“I think what bothers me the most about the whole thing is we’re going to pretty much pat them on the back and say, ‘Sorry, and here’s some money for taking over half of your life.’”
Never mind that Henry and Leon have to apply for a pardon from Governor McCrory before they can receive the meager $750,000 and a reinstatement of their rights as law abiding citizens. Forget about the impending civil suit against Robeson County and the SBI for coercing the two brothers into confessing to a crime they did not commit. There will be no formal inquiry into why Joe Freeman Britt and the police both ignored the more obvious suspect, Roscoe Artis.
The high standard to which police officers, prosecutors, attorneys, and legislators are held is frequently violated, but the common response seems to be the comment, “Mistakes were made,” along with a shrug of the shoulders. The injustice forced upon Henry and Leon no longer makes the news. There is no talk of leveling charges of false imprisonment, attempted murder, or conspiracy to commit murder against those who took 31 years from two black teens. Not even a public apology.

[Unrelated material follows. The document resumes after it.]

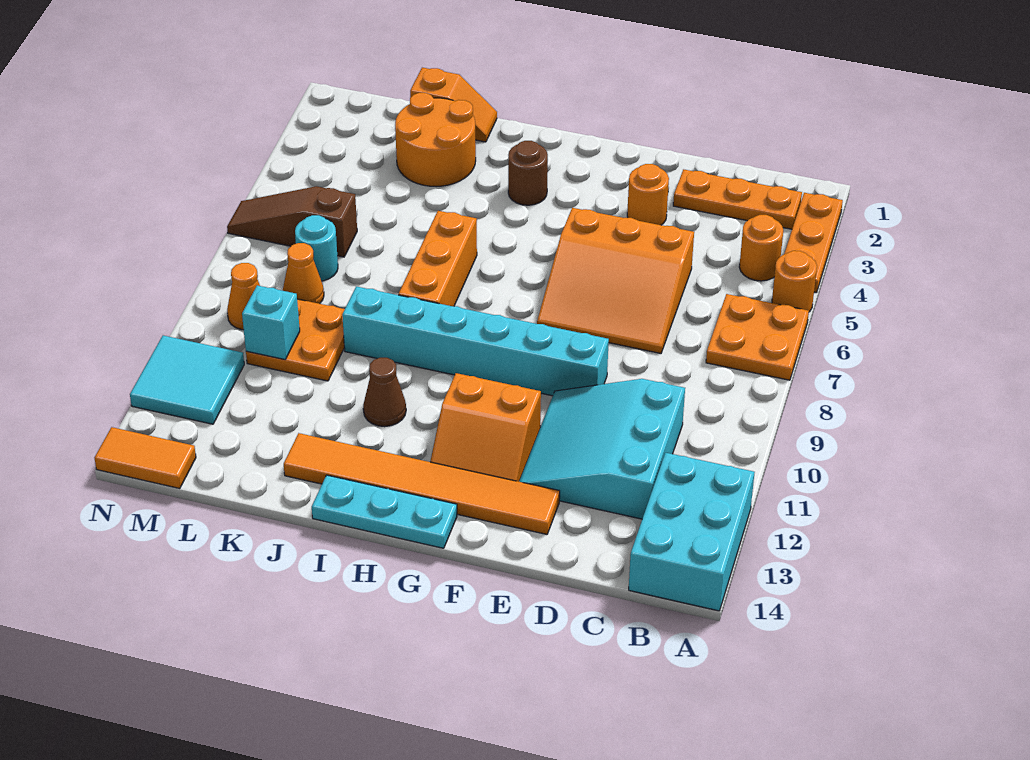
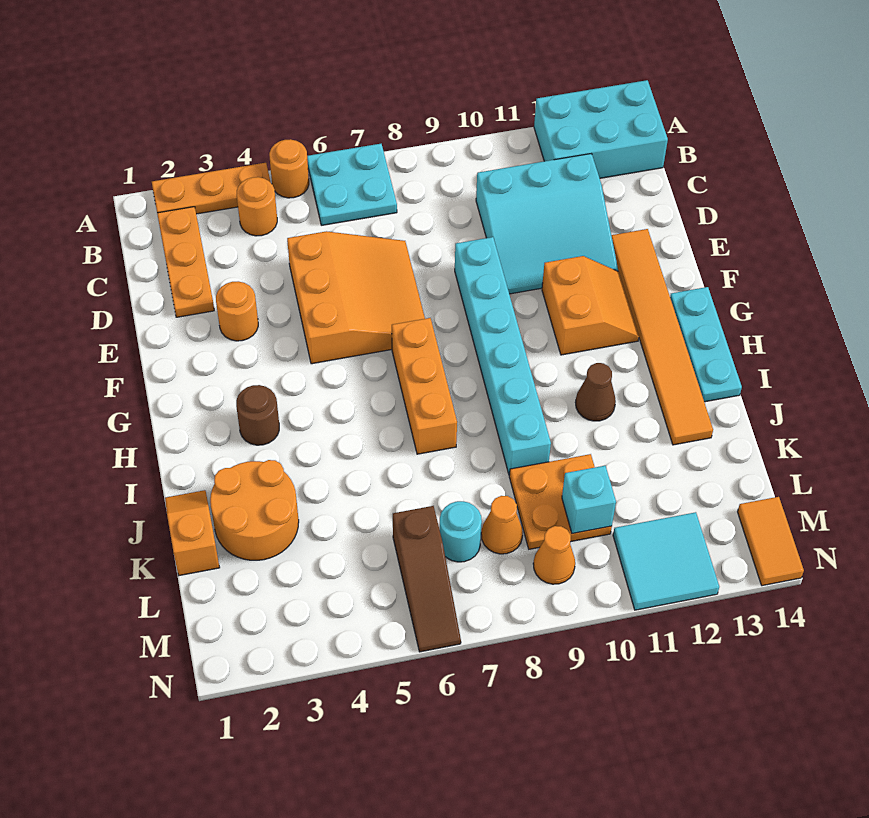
orange plate A6:B7 level 1 -> cyan plate A6:B7 level 1
orange brick I6:I8 level 1 -> orange brick G7:I7 level 1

The people who uphold the law are typically granted immunity from criminal charges and civil suits when, in the process of their duties, mistakes are made. So long as those mistakes are proven to be without malice or gross negligence. Even then, a lot of mistakes are overlooked to the point where it becomes ordinary for innocents to suffer at the hands of the authorities, be it an extensive prison term or a fusillade of bullets. Ask Willy Womble, who just regained his freedom after 38 years of incarceration and a demure apology from the prosecutor and victim’s family. Ask Michael Brown and any number of victims of fatal police shootings.
Every effort is made to incapacitate a threat, to convict, sentence, and contest the appeals of innocents in prison, but once they’re released next to nothing is done to recognize them as victims of justice run amok. Henry and Leon’s pictures were used by Republican lawmakers in vicious political attack ads meant to inspire fear. How dare a politician be soft on crime! No legislator has bothered to comment on the innocent men slandered in these ads.
So as long as the prosecutors who brag about the number of “criminals” they’ve put on death row are right most of the time – it’s okay if a few blameless citizens are executed. So long as the detectives who browbeat two mentally challenged young men into confessing to a heinous crime did so with good intentions – it’s alright. So long as the law enforcement officers who shot to death unarmed civilians with their hands raised in surrender do it to serve and protect – it’s not a problem. At least, not until the riots and civic unrest, then it’s sit down and let’s talk.
The biggest problem with the criminal justice system is that, in addition to giving a handful of authorities a lot of power, these officials are rarely held accountable for violating the public trust. On occasion there are PR events intended to restore the damage done to this increasingly brittle relationship, but that’s about it. Maybe, if it was a felony to abuse one’s power as a detective, DA, judge, or legislator, and this felony carried a non-negotiable mandatory prison term, there might be fewer innocents wrongly imprisoned or killed by the police. Oh. Wait, it is a felony. One that’s selectively enforced.